Learning Brain Tumor Representation in 3D High-Resolution MR Images via Interpretable State Space Models
This work addresses the problem of computational complexity and interpretability in 3D medical imaging for radiomics analysis, offering a novel method that could enhance personalized medicine in neuro-oncology.
The paper tackled the challenge of learning interpretable representations from 3D high-resolution MR images for brain tumor analysis by proposing a state-space-model-based masked autoencoder, achieving state-of-the-art accuracy in neuro-oncology tasks such as mutation status identification and co-deletion classification.
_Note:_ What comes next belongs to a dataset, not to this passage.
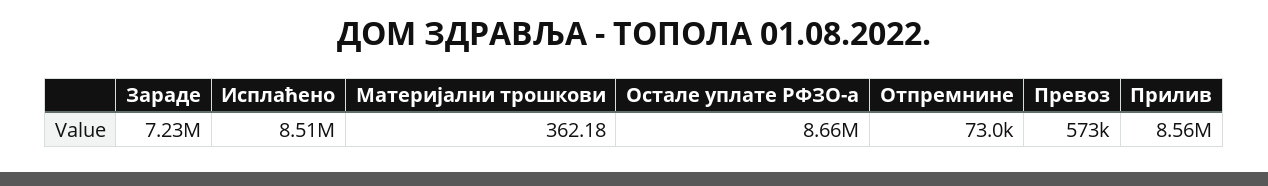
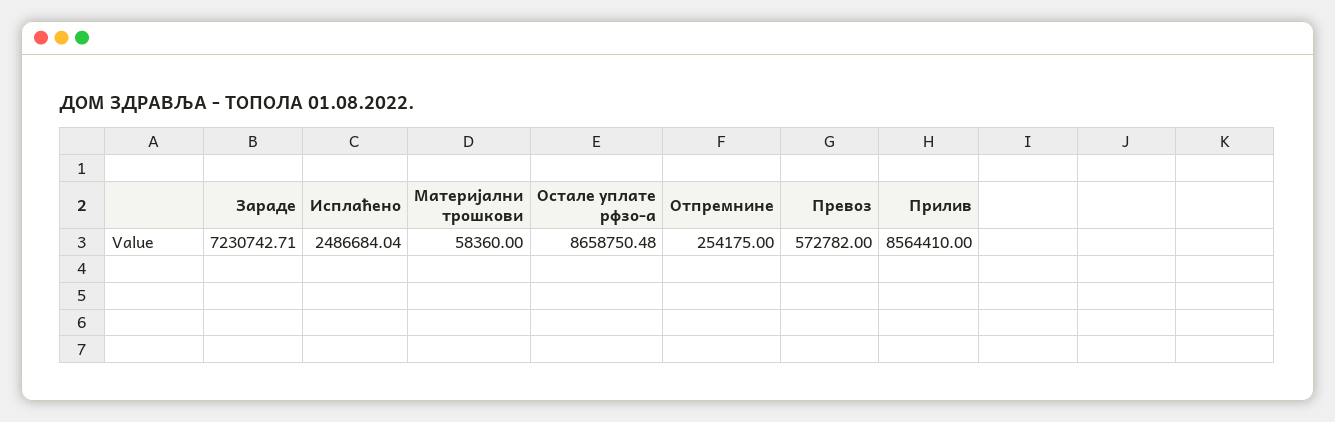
Исплаћено: 8510000 -> 2486684.04
Материјални трошкови: 362.18 -> 58360
Отпремнине: 73000 -> 254175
Learning meaningful and interpretable representations from high-dimensional volumetric magnetic resonance (MR) images is essential for advancing personalized medicine. While Vision Transformers (ViTs) have shown promise in handling image data, their application to 3D multi-contrast MR images faces challenges due to computational complexity and interpretability. To address this, we propose a novel state-space-model (SSM)-based masked autoencoder which scales ViT-like models to handle high-resolution data effectively while also enhancing the interpretability of learned representations. We propose a latent-to-spatial mapping technique that enables direct visualization of how latent features correspond to specific regions in the input volumes in the context of SSM. We validate our method on two key neuro-oncology tasks: identification of isocitrate dehydrogenase mutation status and 1p/19q co-deletion classification, achieving state-of-the-art accuracy. Our results highlight the potential of SSM-based self-supervised learning to transform radiomics analysis by combining efficiency and interpretability.